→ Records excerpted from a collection
=======

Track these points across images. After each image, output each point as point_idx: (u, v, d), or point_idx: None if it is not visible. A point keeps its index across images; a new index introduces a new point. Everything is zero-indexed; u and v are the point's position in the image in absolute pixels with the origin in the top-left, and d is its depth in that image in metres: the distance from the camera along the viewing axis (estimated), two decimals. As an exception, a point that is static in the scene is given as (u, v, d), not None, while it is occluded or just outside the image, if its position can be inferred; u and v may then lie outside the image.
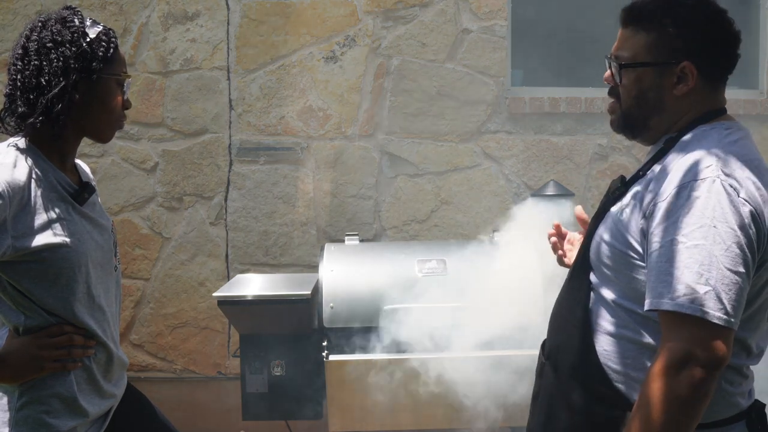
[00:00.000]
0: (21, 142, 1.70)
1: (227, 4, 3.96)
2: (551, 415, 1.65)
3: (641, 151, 4.09)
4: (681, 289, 1.37)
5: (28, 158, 1.67)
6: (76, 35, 1.69)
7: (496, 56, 4.03)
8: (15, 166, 1.63)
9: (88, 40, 1.70)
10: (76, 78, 1.68)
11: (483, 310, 2.82)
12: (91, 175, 1.97)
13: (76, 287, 1.69)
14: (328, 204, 4.02)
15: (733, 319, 1.37)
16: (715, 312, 1.35)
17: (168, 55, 3.96)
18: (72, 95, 1.67)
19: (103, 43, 1.72)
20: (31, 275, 1.65)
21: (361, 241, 3.34)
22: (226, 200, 4.00)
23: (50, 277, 1.66)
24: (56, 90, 1.66)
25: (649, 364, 1.47)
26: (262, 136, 4.00)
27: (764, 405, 1.58)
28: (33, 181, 1.65)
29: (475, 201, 4.03)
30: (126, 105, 1.80)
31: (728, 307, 1.36)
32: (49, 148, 1.72)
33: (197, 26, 3.96)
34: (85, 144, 3.99)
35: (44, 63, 1.67)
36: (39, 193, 1.65)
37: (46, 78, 1.66)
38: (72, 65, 1.67)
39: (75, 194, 1.74)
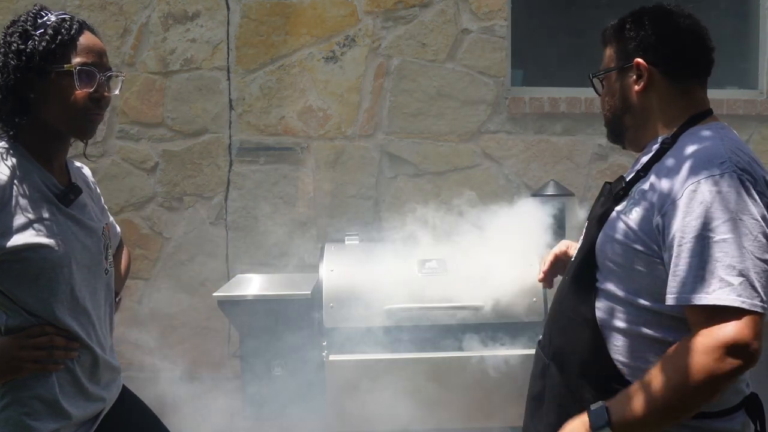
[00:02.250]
0: (6, 143, 1.69)
1: (227, 4, 3.96)
2: (562, 414, 1.66)
3: (641, 151, 4.09)
4: (715, 283, 1.40)
5: (12, 159, 1.66)
6: (17, 34, 1.67)
7: (496, 56, 4.03)
8: None
9: (33, 36, 1.66)
10: (19, 76, 1.64)
11: (483, 310, 2.82)
12: (89, 177, 1.95)
13: (58, 288, 1.68)
14: (328, 204, 4.02)
15: (765, 305, 1.41)
16: (752, 300, 1.38)
17: (168, 55, 3.96)
18: (23, 94, 1.65)
19: (47, 37, 1.66)
20: (11, 275, 1.64)
21: (361, 241, 3.34)
22: (226, 200, 4.00)
23: (30, 278, 1.64)
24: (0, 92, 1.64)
25: (658, 358, 1.50)
26: (262, 136, 4.00)
27: (756, 394, 1.63)
28: (15, 181, 1.64)
29: (475, 201, 4.03)
30: (95, 97, 1.71)
31: (762, 294, 1.40)
32: (35, 149, 1.70)
33: (197, 26, 3.96)
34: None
35: None
36: (21, 193, 1.64)
37: None
38: (11, 64, 1.64)
39: (60, 195, 1.72)
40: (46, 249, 1.64)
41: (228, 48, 3.97)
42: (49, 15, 1.71)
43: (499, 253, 2.95)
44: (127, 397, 1.99)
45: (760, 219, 1.43)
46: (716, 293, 1.39)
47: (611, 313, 1.60)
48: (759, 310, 1.39)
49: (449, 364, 2.78)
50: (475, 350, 2.80)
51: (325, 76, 3.98)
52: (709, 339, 1.41)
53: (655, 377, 1.45)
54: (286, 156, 4.00)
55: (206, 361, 4.02)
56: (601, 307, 1.61)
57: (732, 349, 1.39)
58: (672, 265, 1.47)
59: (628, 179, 1.66)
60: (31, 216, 1.64)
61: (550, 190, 3.33)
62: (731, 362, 1.38)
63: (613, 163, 4.10)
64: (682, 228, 1.45)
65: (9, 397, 1.67)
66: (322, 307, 2.86)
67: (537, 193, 3.40)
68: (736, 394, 1.57)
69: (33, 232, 1.63)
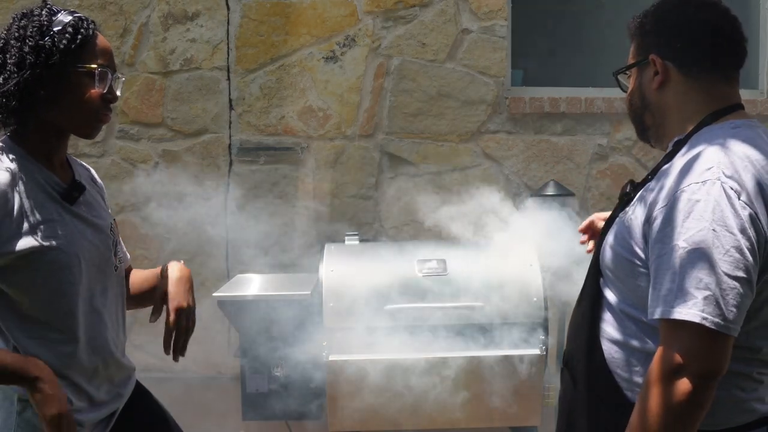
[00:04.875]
0: (3, 143, 1.65)
1: (227, 4, 3.96)
2: (571, 422, 1.64)
3: (641, 152, 4.09)
4: (680, 295, 1.34)
5: (12, 159, 1.62)
6: (35, 29, 1.62)
7: (496, 56, 4.03)
8: None
9: (51, 33, 1.63)
10: (37, 72, 1.60)
11: (483, 310, 2.82)
12: (94, 174, 1.92)
13: (68, 290, 1.65)
14: (328, 204, 4.02)
15: (731, 325, 1.33)
16: (713, 318, 1.32)
17: (168, 55, 3.96)
18: (34, 90, 1.61)
19: (67, 35, 1.63)
20: (20, 279, 1.60)
21: (361, 241, 3.33)
22: (226, 200, 4.00)
23: (40, 281, 1.61)
24: (11, 86, 1.60)
25: None
26: (262, 136, 3.99)
27: None
28: (17, 182, 1.60)
29: (475, 201, 4.02)
30: (107, 98, 1.69)
31: (726, 313, 1.32)
32: (34, 147, 1.67)
33: (197, 26, 3.96)
34: (85, 144, 3.99)
35: (7, 60, 1.62)
36: (25, 194, 1.60)
37: (6, 75, 1.61)
38: (29, 60, 1.60)
39: (64, 194, 1.68)
40: (55, 251, 1.61)
41: (228, 48, 3.97)
42: (63, 12, 1.68)
43: (499, 253, 2.95)
44: (142, 395, 1.96)
45: (737, 232, 1.34)
46: (679, 307, 1.33)
47: (611, 324, 1.55)
48: (716, 328, 1.32)
49: (449, 364, 2.78)
50: (475, 350, 2.80)
51: (325, 76, 3.98)
52: (653, 371, 1.36)
53: (631, 422, 1.41)
54: (286, 156, 4.00)
55: (206, 361, 4.02)
56: (603, 316, 1.57)
57: (676, 371, 1.33)
58: (651, 278, 1.42)
59: (637, 183, 1.59)
60: (36, 218, 1.61)
61: (550, 190, 3.33)
62: (681, 385, 1.33)
63: (613, 163, 4.10)
64: (661, 238, 1.39)
65: (27, 400, 1.63)
66: (322, 307, 2.86)
67: (537, 193, 3.40)
68: (743, 413, 1.47)
69: (39, 234, 1.60)
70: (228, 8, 3.96)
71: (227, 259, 4.02)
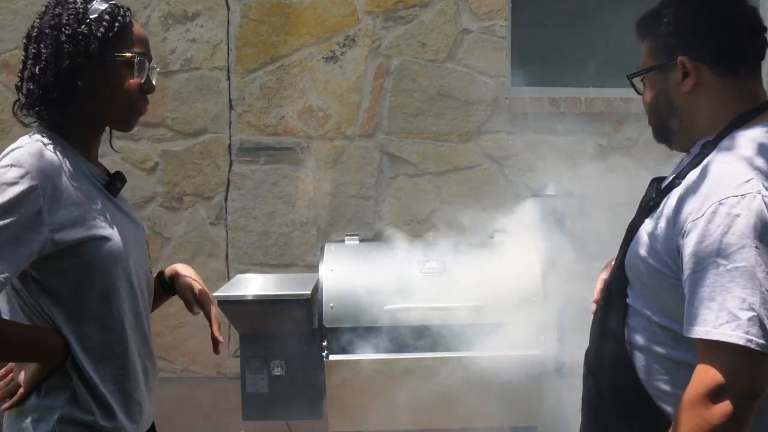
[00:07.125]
0: (47, 136, 1.56)
1: (227, 4, 3.96)
2: (595, 429, 1.62)
3: (641, 152, 4.08)
4: (723, 315, 1.30)
5: (56, 148, 1.53)
6: (71, 17, 1.56)
7: (496, 56, 4.03)
8: (42, 155, 1.49)
9: (86, 21, 1.56)
10: (75, 62, 1.54)
11: (483, 310, 2.82)
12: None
13: (119, 284, 1.57)
14: (328, 204, 4.02)
15: None
16: (759, 339, 1.28)
17: (168, 55, 3.96)
18: (72, 81, 1.54)
19: (104, 23, 1.56)
20: (71, 273, 1.52)
21: (361, 241, 3.34)
22: (226, 200, 4.00)
23: (92, 274, 1.53)
24: (50, 77, 1.54)
25: (686, 382, 1.39)
26: (262, 136, 4.00)
27: None
28: (64, 170, 1.52)
29: (475, 201, 4.03)
30: (145, 89, 1.63)
31: None
32: (75, 140, 1.60)
33: (197, 26, 3.96)
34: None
35: (42, 50, 1.55)
36: (73, 185, 1.52)
37: (42, 65, 1.55)
38: (66, 49, 1.54)
39: (107, 185, 1.63)
40: (107, 241, 1.54)
41: (228, 48, 3.97)
42: (97, 0, 1.61)
43: (499, 253, 2.95)
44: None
45: None
46: (722, 327, 1.29)
47: (639, 332, 1.51)
48: (763, 350, 1.28)
49: (449, 364, 2.78)
50: (475, 350, 2.80)
51: (325, 76, 3.98)
52: (693, 390, 1.32)
53: None
54: (286, 156, 4.00)
55: (206, 361, 4.02)
56: (630, 324, 1.52)
57: (718, 392, 1.29)
58: (687, 293, 1.36)
59: (663, 186, 1.52)
60: (85, 208, 1.53)
61: (550, 190, 3.34)
62: (723, 407, 1.29)
63: (613, 163, 4.09)
64: (698, 253, 1.34)
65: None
66: (322, 307, 2.86)
67: (537, 193, 3.40)
68: None
69: (91, 224, 1.52)
70: (228, 8, 3.96)
71: (227, 259, 4.02)
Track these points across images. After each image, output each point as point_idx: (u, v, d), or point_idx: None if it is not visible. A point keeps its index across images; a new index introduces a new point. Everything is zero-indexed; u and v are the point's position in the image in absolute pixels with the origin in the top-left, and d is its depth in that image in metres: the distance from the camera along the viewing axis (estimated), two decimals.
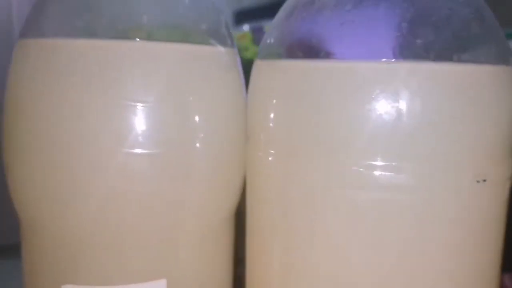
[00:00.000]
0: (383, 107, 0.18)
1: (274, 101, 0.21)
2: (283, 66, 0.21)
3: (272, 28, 0.23)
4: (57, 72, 0.21)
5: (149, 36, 0.22)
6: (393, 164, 0.18)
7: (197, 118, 0.22)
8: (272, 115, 0.21)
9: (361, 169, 0.18)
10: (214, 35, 0.24)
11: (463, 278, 0.20)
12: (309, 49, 0.20)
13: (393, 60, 0.19)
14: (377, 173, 0.18)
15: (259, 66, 0.23)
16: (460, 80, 0.19)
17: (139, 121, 0.21)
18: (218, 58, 0.23)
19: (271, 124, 0.21)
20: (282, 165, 0.21)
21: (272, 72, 0.21)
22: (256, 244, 0.24)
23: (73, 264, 0.21)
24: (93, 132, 0.20)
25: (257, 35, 0.60)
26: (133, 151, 0.20)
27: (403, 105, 0.18)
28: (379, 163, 0.18)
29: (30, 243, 0.23)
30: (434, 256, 0.19)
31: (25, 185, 0.22)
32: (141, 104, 0.21)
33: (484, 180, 0.19)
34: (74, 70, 0.21)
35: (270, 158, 0.21)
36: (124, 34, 0.22)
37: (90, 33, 0.22)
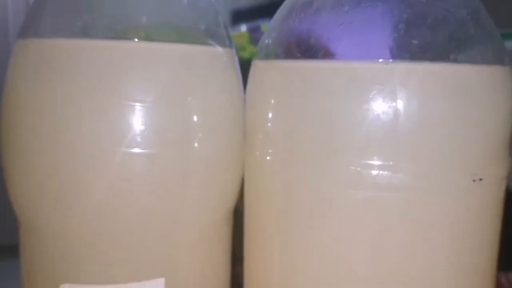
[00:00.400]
0: (380, 107, 0.18)
1: (272, 101, 0.21)
2: (281, 66, 0.21)
3: (270, 28, 0.23)
4: (55, 72, 0.21)
5: (148, 37, 0.22)
6: (390, 163, 0.18)
7: (195, 118, 0.22)
8: (270, 115, 0.21)
9: (359, 169, 0.19)
10: (212, 36, 0.24)
11: (460, 275, 0.20)
12: (307, 50, 0.20)
13: (390, 60, 0.19)
14: (374, 172, 0.18)
15: (257, 66, 0.23)
16: (456, 80, 0.19)
17: (138, 121, 0.21)
18: (217, 58, 0.24)
19: (269, 124, 0.21)
20: (280, 165, 0.21)
21: (270, 72, 0.22)
22: (254, 243, 0.24)
23: (71, 263, 0.21)
24: (92, 132, 0.20)
25: (254, 35, 0.60)
26: (131, 150, 0.21)
27: (400, 105, 0.18)
28: (376, 162, 0.18)
29: (28, 243, 0.23)
30: (431, 253, 0.19)
31: (24, 187, 0.22)
32: (140, 104, 0.21)
33: (481, 179, 0.19)
34: (73, 70, 0.21)
35: (268, 158, 0.22)
36: (123, 34, 0.22)
37: (89, 33, 0.22)
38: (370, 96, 0.18)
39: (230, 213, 0.25)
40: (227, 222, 0.25)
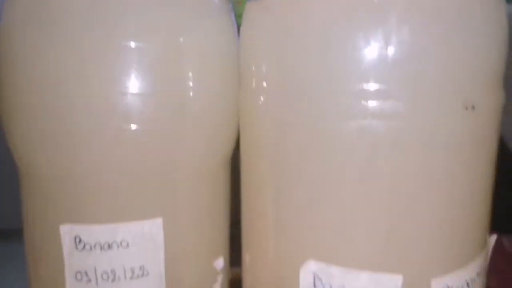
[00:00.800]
0: (372, 34, 0.18)
1: (264, 39, 0.21)
2: (271, 2, 0.21)
3: None
4: (48, 16, 0.21)
5: None
6: (383, 91, 0.18)
7: (189, 59, 0.22)
8: (262, 54, 0.21)
9: (352, 98, 0.19)
10: None
11: (452, 206, 0.20)
12: None
13: None
14: (367, 101, 0.18)
15: (249, 8, 0.23)
16: (450, 6, 0.19)
17: (132, 62, 0.21)
18: (210, 2, 0.24)
19: (261, 63, 0.21)
20: (273, 103, 0.21)
21: (261, 11, 0.22)
22: (250, 187, 0.24)
23: (71, 204, 0.22)
24: (87, 73, 0.21)
25: None
26: (127, 91, 0.21)
27: (391, 31, 0.18)
28: (369, 90, 0.18)
29: (28, 187, 0.23)
30: (425, 182, 0.19)
31: (22, 131, 0.22)
32: (134, 45, 0.21)
33: (473, 107, 0.19)
34: (65, 12, 0.21)
35: (261, 98, 0.22)
36: None
37: None
38: (361, 23, 0.18)
39: (228, 158, 0.25)
40: (225, 168, 0.25)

=======

→ What needs to be done
Return the span of lines in the data above that opens at the line with "3: (272, 28, 0.23)" and closes at the line with "29: (30, 243, 0.23)", exactly, ends included, nothing else.

→ Task result
3: (272, 28, 0.23)
4: (57, 72, 0.21)
5: (149, 36, 0.22)
6: (393, 164, 0.18)
7: (197, 118, 0.22)
8: (272, 115, 0.21)
9: (361, 169, 0.18)
10: (214, 35, 0.24)
11: (463, 278, 0.20)
12: (309, 49, 0.20)
13: (393, 60, 0.19)
14: (377, 173, 0.18)
15: (259, 66, 0.23)
16: (460, 80, 0.19)
17: (139, 121, 0.21)
18: (218, 58, 0.23)
19: (271, 124, 0.21)
20: (282, 165, 0.21)
21: (272, 72, 0.21)
22: (256, 244, 0.24)
23: (73, 264, 0.21)
24: (93, 132, 0.20)
25: (257, 35, 0.60)
26: (133, 151, 0.20)
27: (403, 105, 0.18)
28: (379, 163, 0.18)
29: (30, 243, 0.23)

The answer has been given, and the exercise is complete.